- **Recorded data**:
----
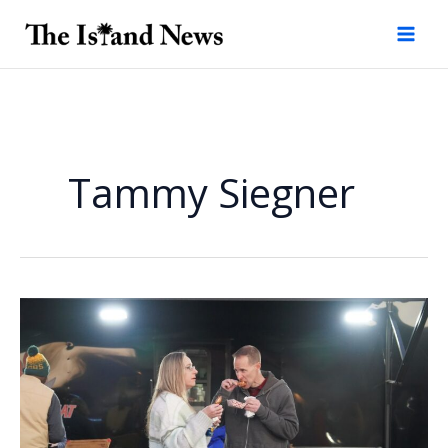
Skip
to
content
Tammy Siegner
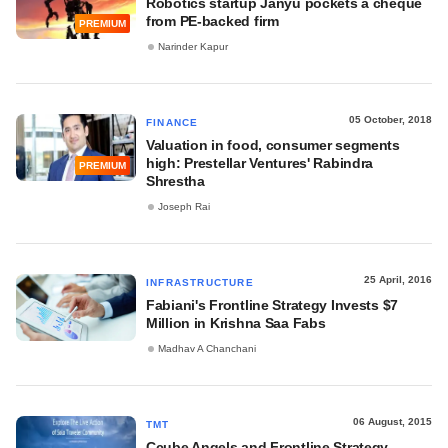
Robotics startup Janyu pockets a cheque
from PE-backed firm
PREMIUM
Narinder Kapur
05 October, 2018
FINANCE
Valuation in food, consumer segments
high: Prestellar Ventures' Rabindra
PREMIUM
Shrestha
Joseph Rai
25 April, 2016
INFRASTRUCTURE
Fabiani's Frontline Strategy Invests $7
Million in Krishna Saa Fabs
Madhav A Chanchani
06 August, 2015
TMT
Ccube Angels and Frontline Strategy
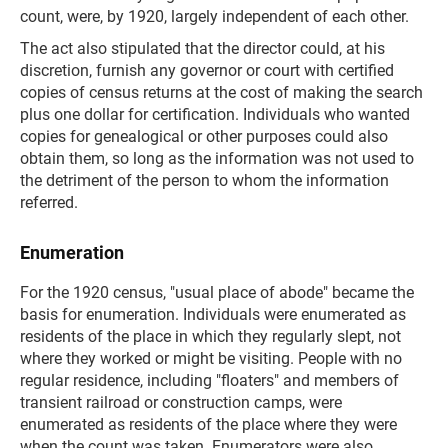
count, were, by 1920, largely independent of each other.
The act also stipulated that the director could, at his
discretion, furnish any governor or court with certified
copies of census returns at the cost of making the search
plus one dollar for certification. Individuals who wanted
copies for genealogical or other purposes could also
obtain them, so long as the information was not used to
the detriment of the person to whom the information
referred.
Enumeration
For the 1920 census, "usual place of abode" became the
basis for enumeration. Individuals were enumerated as
residents of the place in which they regularly slept, not
where they worked or might be visiting. People with no
regular residence, including "floaters" and members of
transient railroad or construction camps, were
enumerated as residents of the place where they were
when the count was taken. Enumerators were also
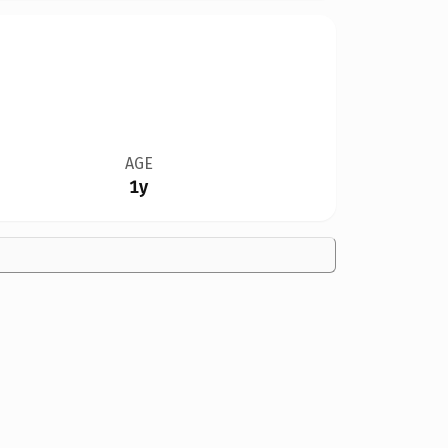
AGE
1y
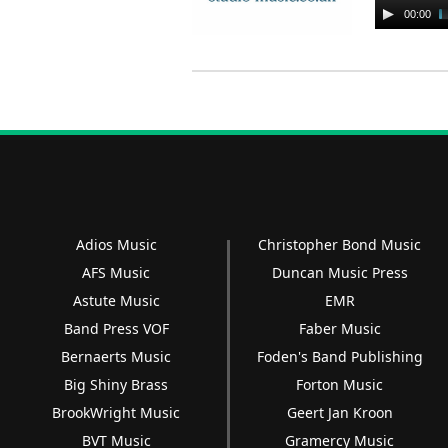
Audio
00:00
Player
Adios Music
Christopher Bond Music
AFS Music
Duncan Music Press
Astute Music
EMR
Band Press VOF
Faber Music
Bernaerts Music
Foden's Band Publishing
Big Shiny Brass
Forton Music
BrookWright Music
Geert Jan Kroon
BVT Music
Gramercy Music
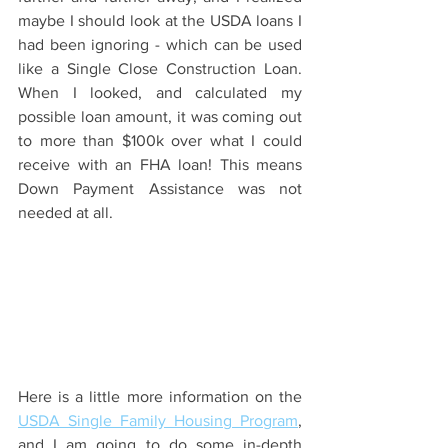
maybe I should look at the USDA loans I 
had been ignoring - which can be used 
like a Single Close Construction Loan. 
When I looked, and calculated my 
possible loan amount, it was coming out 
to more than $100k over what I could 
receive with an FHA loan! This means 
Down Payment Assistance was not 
needed at all.  
Here is a little more information on the 
USDA Single Family Housing Program
, 
and I am going to do some in-depth 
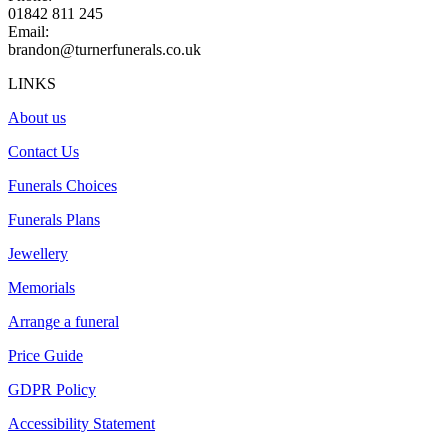
01842 811 245
Email:
brandon@turnerfunerals.co.uk
LINKS
About us
Contact Us
Funerals Choices
Funerals Plans
Jewellery
Memorials
Arrange a funeral
Price Guide
GDPR Policy
Accessibility Statement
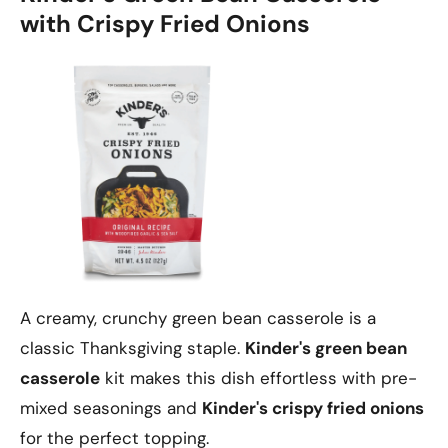
with Crispy Fried Onions
A creamy, crunchy green bean casserole is a
classic Thanksgiving staple.
Kinder's green bean
casserole
kit makes this dish effortless with pre-
mixed seasonings and
Kinder's crispy fried onions
for the perfect topping.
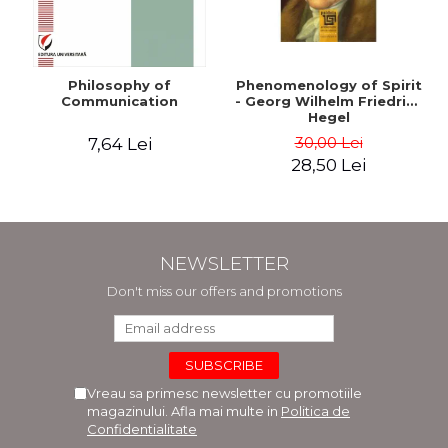
Philosophy of
Phenomenology of Spirit
Communication
- Georg Wilhelm Friedrich
Hegel
30,00 Lei
7,64 Lei
28,50 Lei
NEWSLETTER
Don't miss our offers and promotions
Vreau sa primesc newsletter cu promotiile
magazinului. Afla mai multe in
Politica de
Confidentialitate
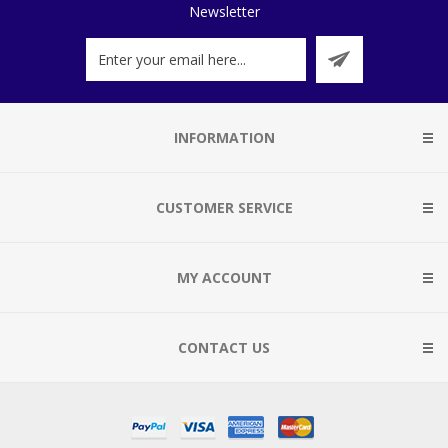
Newsletter
INFORMATION
CUSTOMER SERVICE
MY ACCOUNT
CONTACT US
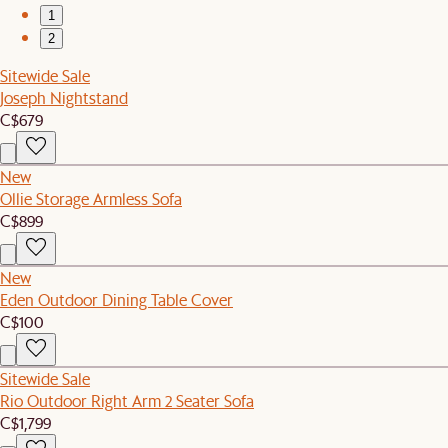
1
2
Sitewide Sale
Joseph Nightstand
C$679
New
Ollie Storage Armless Sofa
C$899
New
Eden Outdoor Dining Table Cover
C$100
Sitewide Sale
Rio Outdoor Right Arm 2 Seater Sofa
C$1,799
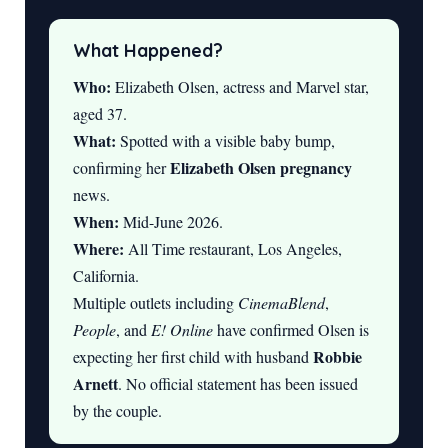
What Happened?
Who:
Elizabeth Olsen, actress and Marvel star,
aged 37.
What:
Spotted with a visible baby bump,
Elizabeth Olsen pregnancy
confirming her
news.
When:
Mid-June 2026.
Where:
All Time restaurant, Los Angeles,
California.
Multiple outlets including
CinemaBlend
,
People
, and
E! Online
have confirmed Olsen is
Robbie
expecting her first child with husband
Arnett
. No official statement has been issued
by the couple.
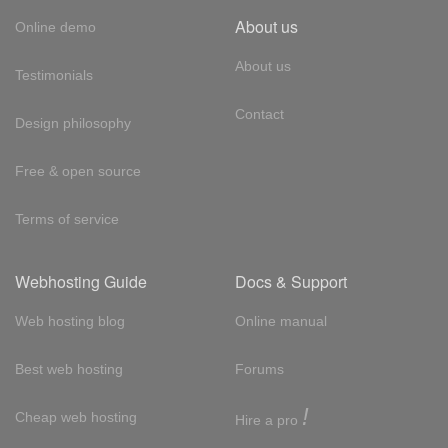
About us
Online demo
About us
Testimonials
Contact
Design philosophy
Free & open source
Terms of service
Webhosting Guide
Docs & Support
Web hosting blog
Online manual
Best web hosting
Forums
!
Cheap web hosting
Hire a pro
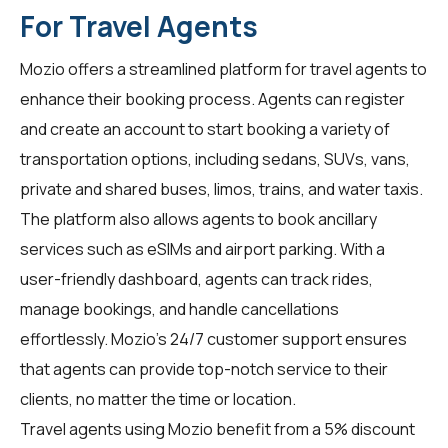
For Travel Agents
Mozio offers a streamlined platform for
travel agents
to
enhance their booking process. Agents can register
and create an account to start booking a variety of
transportation options, including sedans, SUVs, vans,
private and shared buses, limos, trains, and water taxis.
The platform also allows agents to book ancillary
services such as eSIMs and airport parking. With a
user-friendly dashboard, agents can track rides,
manage bookings, and handle cancellations
effortlessly. Mozio's 24/7 customer support ensures
that agents can provide top-notch service to their
clients, no matter the time or location.
Travel agents using Mozio benefit from a 5% discount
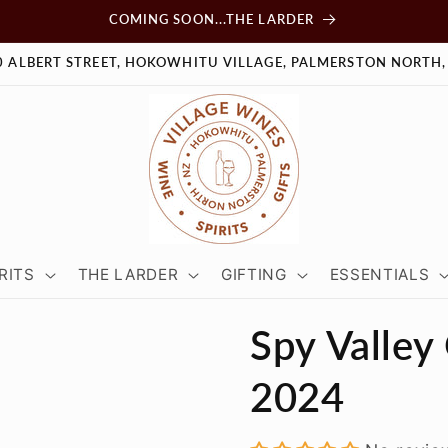
COMING SOON...THE LARDER
0 ALBERT STREET, HOKOWHITU VILLAGE, PALMERSTON NORTH,
RITS
THE LARDER
GIFTING
ESSENTIALS
Spy Valley
2024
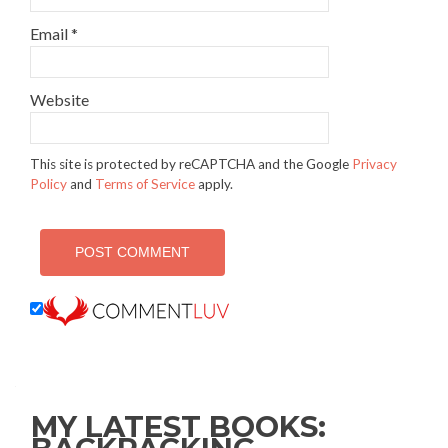
Email
*
Website
This site is protected by reCAPTCHA and the Google
Privacy
Policy
and
Terms of Service
apply.
MY LATEST BOOKS:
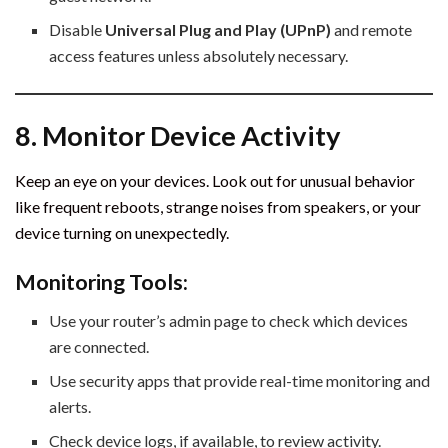
Disable
Universal Plug and Play (UPnP)
and remote
access features unless absolutely necessary.
8. Monitor Device Activity
Keep an eye on your devices. Look out for unusual behavior
like frequent reboots, strange noises from speakers, or your
device turning on unexpectedly.
Monitoring Tools:
Use your router’s admin page to check which devices
are connected.
Use security apps that provide real-time monitoring and
alerts.
Check device logs, if available, to review activity.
----
- **Prompt**: Without the pictures, restate all of the entries word for word.

- **Answer space**:
Skip
to
content
Tammy Siegner
Robotics startup Janyu pockets a cheque
from PE-backed firm
PREMIUM
Narinder Kapur
05 October, 2018
FINANCE
Valuation in food, consumer segments
high: Prestellar Ventures' Rabindra
PREMIUM
Shrestha
Joseph Rai
25 April, 2016
INFRASTRUCTURE
Fabiani's Frontline Strategy Invests $7
Million in Krishna Saa Fabs
Madhav A Chanchani
06 August, 2015
TMT
Ccube Angels and Frontline Strategy
count, were, by 1920, largely independent of each other.
The act also stipulated that the director could, at his
discretion, furnish any governor or court with certified
copies of census returns at the cost of making the search
plus one dollar for certification. Individuals who wanted
copies for genealogical or other purposes could also
obtain them, so long as the information was not used to
the detriment of the person to whom the information
referred.
Enumeration
For the 1920 census, "usual place of abode" became the
basis for enumeration. Individuals were enumerated as
residents of the place in which they regularly slept, not
where they worked or might be visiting. People with no
regular residence, including "floaters" and members of
transient railroad or construction camps, were
enumerated as residents of the place where they were
when the count was taken. Enumerators were also
AGE
1y
Audio
00:00
Player
Adios Music
Christopher Bond Music
AFS Music
Duncan Music Press
Astute Music
EMR
Band Press VOF
Faber Music
Bernaerts Music
Foden's Band Publishing
Big Shiny Brass
Forton Music
BrookWright Music
Geert Jan Kroon
BVT Music
Gramercy Music
maybe I should look at the USDA loans I 
had been ignoring - which can be used 
like a Single Close Construction Loan. 
When I looked, and calculated my 
possible loan amount, it was coming out 
to more than $100k over what I could 
receive with an FHA loan! This means 
Down Payment Assistance was not 
needed at all.  
Here is a little more information on the 
USDA Single Family Housing Program
, 
and I am going to do some in-depth 
01842 811 245
Email:
brandon@turnerfunerals.co.uk
LINKS
About us
Contact Us
Funerals Choices
Funerals Plans
Jewellery
Memorials
Arrange a funeral
Price Guide
GDPR Policy
Accessibility Statement
with Crispy Fried Onions
A creamy, crunchy green bean casserole is a
classic Thanksgiving staple.
Kinder's green bean
casserole
kit makes this dish effortless with pre-
mixed seasonings and
Kinder's crispy fried onions
for the perfect topping.
Philosophy of
Phenomenology of Spirit
Communication
- Georg Wilhelm Friedrich
Hegel
30,00 Lei
7,64 Lei
28,50 Lei
NEWSLETTER
Don't miss our offers and promotions
Vreau sa primesc newsletter cu promotiile
magazinului. Afla mai multe in
Politica de
Confidentialitate
Newsletter
INFORMATION
CUSTOMER SERVICE
MY ACCOUNT
CONTACT US
1
2
Sitewide Sale
Joseph Nightstand
C$679
New
Ollie Storage Armless Sofa
C$899
New
Eden Outdoor Dining Table Cover
C$100
Sitewide Sale
Rio Outdoor Right Arm 2 Seater Sofa
C$1,799
What Happened?
Who:
Elizabeth Olsen, actress and Marvel star,
aged 37.
What:
Spotted with a visible baby bump,
Elizabeth Olsen pregnancy
confirming her
news.
When:
Mid-June 2026.
Where:
All Time restaurant, Los Angeles,
California.
Multiple outlets including
CinemaBlend
,
People
, and
E! Online
have confirmed Olsen is
Robbie
expecting her first child with husband
Arnett
. No official statement has been issued
by the couple.
About us
Online demo
About us
Testimonials
Contact
Design philosophy
Free & open source
Terms of service
Webhosting Guide
Docs & Support
Web hosting blog
Online manual
Best web hosting
Forums
!
Cheap web hosting
Hire a pro
For Travel Agents
Mozio offers a streamlined platform for
travel agents
to
enhance their booking process. Agents can register
and create an account to start booking a variety of
transportation options, including sedans, SUVs, vans,
private and shared buses, limos, trains, and water taxis.
The platform also allows agents to book ancillary
services such as eSIMs and airport parking. With a
user-friendly dashboard, agents can track rides,
manage bookings, and handle cancellations
effortlessly. Mozio's 24/7 customer support ensures
that agents can provide top-notch service to their
clients, no matter the time or location.
Travel agents using Mozio benefit from a 5% discount
COMING SOON...THE LARDER
0 ALBERT STREET, HOKOWHITU VILLAGE, PALMERSTON NORTH,
RITS
THE LARDER
GIFTING
ESSENTIALS
Spy Valley
2024
Email
*
Website
This site is protected by reCAPTCHA and the Google
Privacy
Policy
and
Terms of Service
apply.
MY LATEST BOOKS:
Disable
Universal Plug and Play (UPnP)
and remote
access features unless absolutely necessary.
8. Monitor Device Activity
Keep an eye on your devices. Look out for unusual behavior
like frequent reboots, strange noises from speakers, or your
device turning on unexpectedly.
Monitoring Tools:
Use your router’s admin page to check which devices
are connected.
Use security apps that provide real-time monitoring and
alerts.
Check device logs, if available, to review activity.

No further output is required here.